I'm not sure it is really worth it thought. Because even with this strategy, I think we could reach null pivots and fail to finish the computation.
One solution would be to let the implementation as-is, and just try a more
stable one if it fails. And since it's already written, a good candidate would
be to try linsolve_lu m i
(where i is eye n) if a null pivot is reached. In
fact, the implement LU decomposition already performs an implicit full (or
partial?) pivoting, which leads me to think that it is numerically stable.

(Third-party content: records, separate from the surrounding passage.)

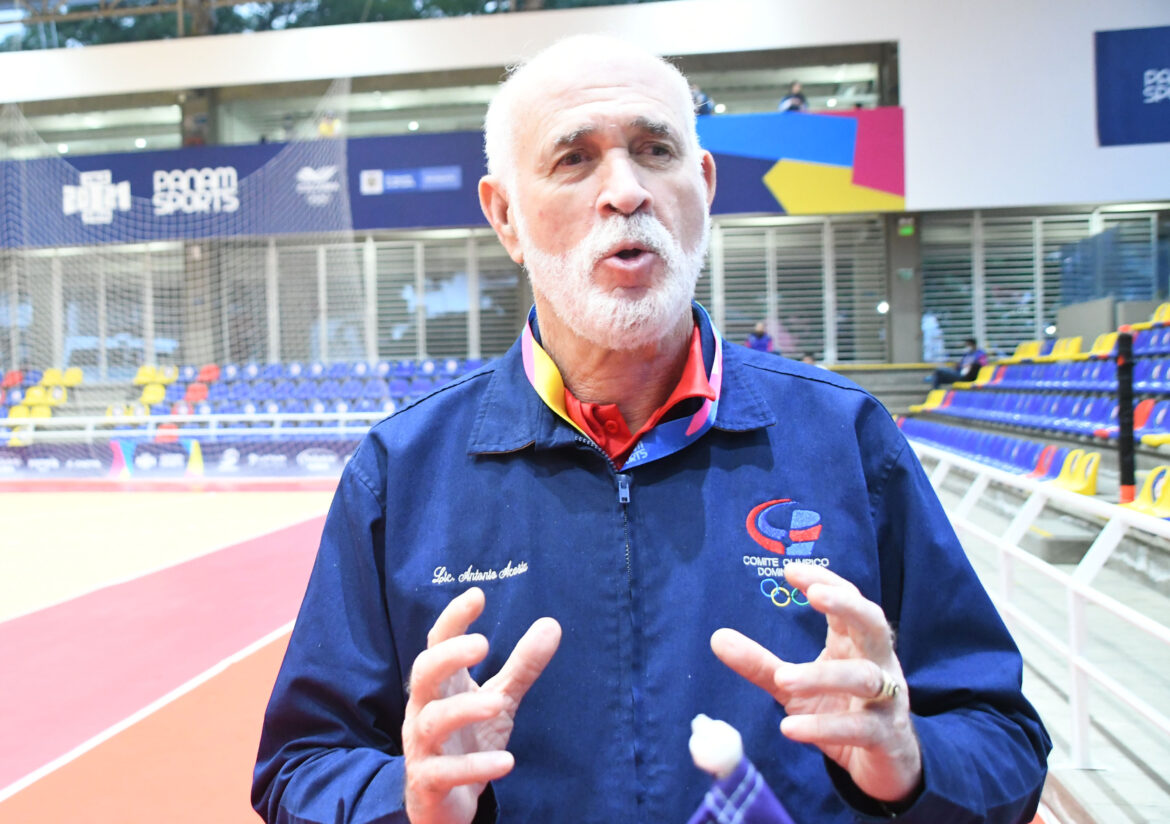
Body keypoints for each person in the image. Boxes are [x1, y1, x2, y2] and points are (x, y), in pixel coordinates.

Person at [253, 35, 1049, 824]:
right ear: (505, 216)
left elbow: (1003, 740)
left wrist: (909, 765)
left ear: (703, 185)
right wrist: (409, 803)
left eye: (655, 151)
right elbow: (301, 767)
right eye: (575, 159)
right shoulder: (402, 472)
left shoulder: (846, 438)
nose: (626, 191)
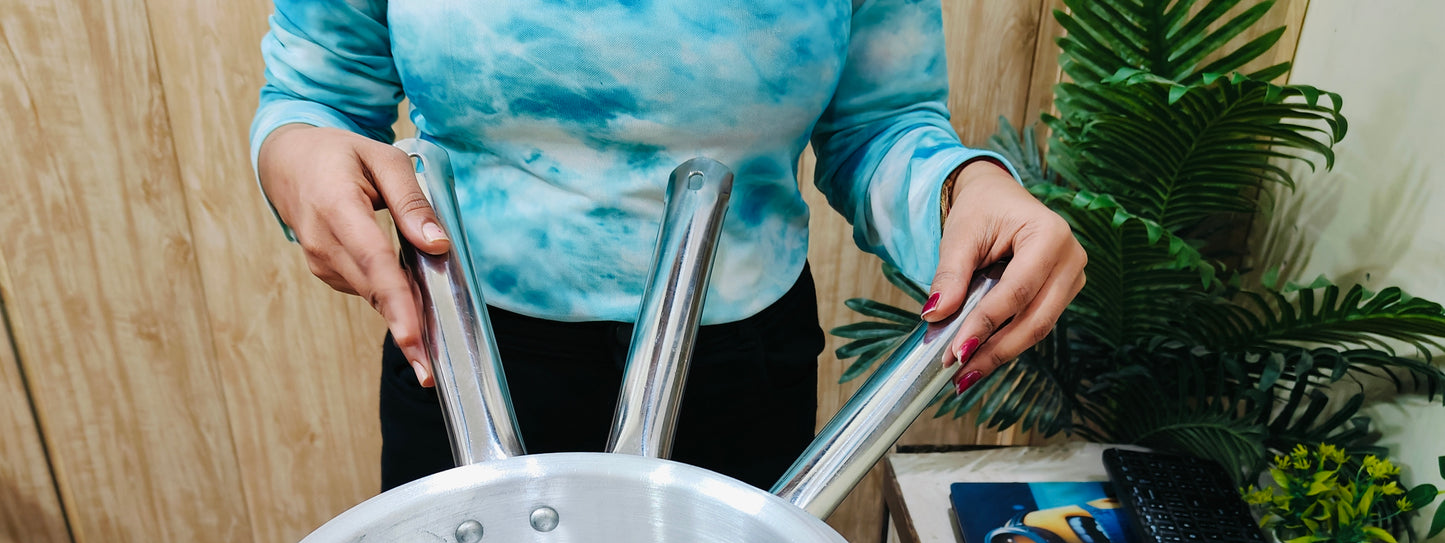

Another one would be to always use the linsolve_lu
solution.
Let me know what you would prefer?
1- improve the current implementation and add a backup computation with
a linsolve_lu
based one;
2- or simply replace it with the one-line linsolve_lu
implementation. Note
that according to William H. Press, Teukolsky, S. A., Vetterling, W. T., & Flannery, B. P. (2007). Numerical recipes 3rd edition: The art of scientific computing (3rd ed.). Cambridge University Press., it's computation cost is also around n³
multiplications.
@ttamttam Thanks for the deep dig! I vaguely recall that the current OCaml implementation of inv
was added due to some performance reason. Now that the current implementation may give false result, and the computation complexity is similar, personally I tend to use linsolve_lu
to implement the inv
. It is based on the Numerical Recipes code, and is supposed to be more robust and stable.
@tachukao Calvin, what would be your suggestions about this issue?
@ttamttam thanks for looking at this!
If there's no significant performance gain (sounds to me they're both n^3?), I would also prefer the likely more stable linsolve_lu
implementation.
Is there a problem, or is there something I did not understood?